A new LIMRA study about African Americans finds that middle-market African Americans are more likely to consider ‘saving for an emergency fund’ as a top financial priority than the middle market as a whole (74 percent vs. 62 percent). Debt reduction goals also are considerably more important for middle-market African Americans.
African Americans make up 12 percent of the 52 million households in the middle market and are more likely than the general population to own life insurance.
The study found that 6 in 10 middle-market African Americans own individual life insurance, compared to only 46 percent of the U.S. middle market. Their higher rates of ownership are in line with their positive attitudes about life insurance. Only about half of the general middle market strongly agrees that most people need life insurance; in sharp contrast, 7 in 10 African Americans strongly agree with this statement.

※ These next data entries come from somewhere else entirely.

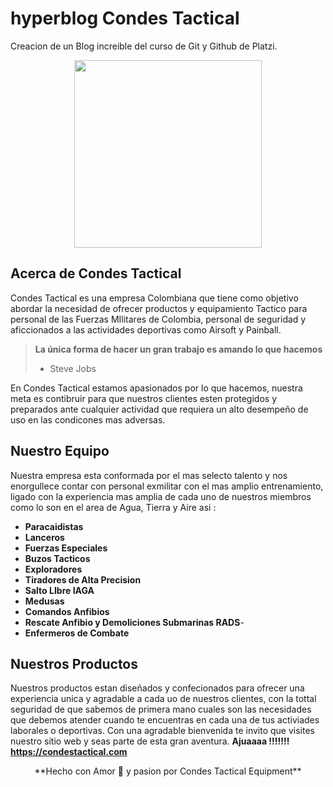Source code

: # hyperblog Condes Tactical
Creacion de un Blog increible del curso de Git y Github de Platzi.
<p align="center"><img src="https://i.imgur.com/MlEKGwS.png" width="300"></p>

## Acerca de Condes Tactical

Condes Tactical es una empresa Colombiana que tiene como objetivo abordar la necesidad de ofrecer productos y equipamiento Tactico para personal de las Fuerzas MIlitares de Colombia, personal de seguridad y aficcionados a las actividades deportivas como Airsoft y Painball.

> **La única forma de hacer un gran trabajo es amando lo que hacemos**
> - Steve Jobs

En Condes Tactical estamos apasionados por lo que hacemos, nuestra meta es contibruir para que nuestros clientes esten protegidos y preparados ante cualquier actividad que requiera un alto desempeño de uso en las condicones mas adversas.

## Nuestro Equipo

Nuestra empresa esta conformada por el mas selecto talento y nos enorgullece contar con personal exmilitar con el mas amplio entrenamiento, ligado con la experiencia mas amplia de cada uno de nuestros miembros como lo son en el area de Agua, Tierra y Aire asi :
- **Paracaidistas**
- **Lanceros**
- **Fuerzas Especiales**
- **Buzos Tacticos**
- **Exploradores**
- **Tiradores de Alta Precision**
- **Salto LIbre IAGA**
- **Medusas**
- **Comandos Anfibios**
- **Rescate Anfibio y Demoliciones Submarinas RADS**-
- **Enfermeros de Combate**

## Nuestros Productos

Nuestros productos estan diseñados y confecionados para ofrecer una experiencia unica y agradable a cada uo de nuestros clientes, con la tottal seguridad de que sabemos de primera mano cuales son las necesidades que debemos atender cuando te encuentras en cada una de tus activiades laborales o deportivas. 
Con una agradable bienvenida te invito que visites nuestro sitio web y seas parte de esta gran aventura. **Ajuaaaa !!!!!!!**
**https://condestactical.com**
<p align="center">
**Hecho con Amor 💚 y pasion por Condes Tactical Equipment**
</p>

Nearly half of uninsured and a full third of insured middle-market African Americans say they are likely to buy life insurance in the next 12 months, which is much higher than the total middle market. LIMRA’s research revealed that only 29 percent of uninsured middle-market consumers are likely to buy in the next year, and only a quarter of middle-market consumers with life insurance intend to buy additional coverage.

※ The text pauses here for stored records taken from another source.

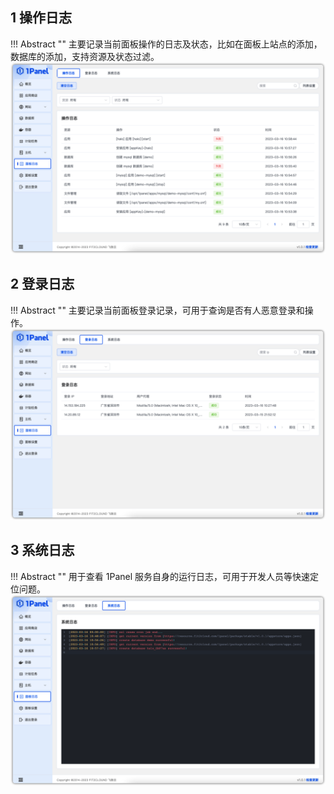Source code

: ## 1 操作日志

!!! Abstract ""
    主要记录当前面板操作的日志及状态，比如在面板上站点的添加，数据库的添加，支持资源及状态过滤。
![img.png](../img/logs/操作日志.png)

## 2 登录日志

!!! Abstract ""
    主要记录当前面板登录记录，可用于查询是否有人恶意登录和操作。
![img.png](../img/logs/登录日志.png)

## 3 系统日志

!!! Abstract ""
    用于查看 1Panel 服务自身的运行日志，可用于开发人员等快速定位问题。
![img.png](../img/logs/系统日志.png)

When choosing a life insurer, a company’s reputation for service and paying claims are the highest rated characteristics for both African Americans and the broader middle market. Sixty-two percent of African Americans also rank a company’s brand as an essential consideration, compared with the market overall, where less than half see this as a priority.
Financial professionals who are willing to educate, explain and be responsive are the most preferred across the entire middle market. Financial professionals who can show how life insurance fits into a client’s overall financial situation are favored by a much higher proportion of middle-market African Americans than the general market.
LIMRA’s research suggests that to effectively reach the African American market, financial professionals can provide potential clients with strategies for saving and debt reduction. Financial professionals also have a clear opportunity to discuss financial protection because African Americans are more likely to own and buy life insurance.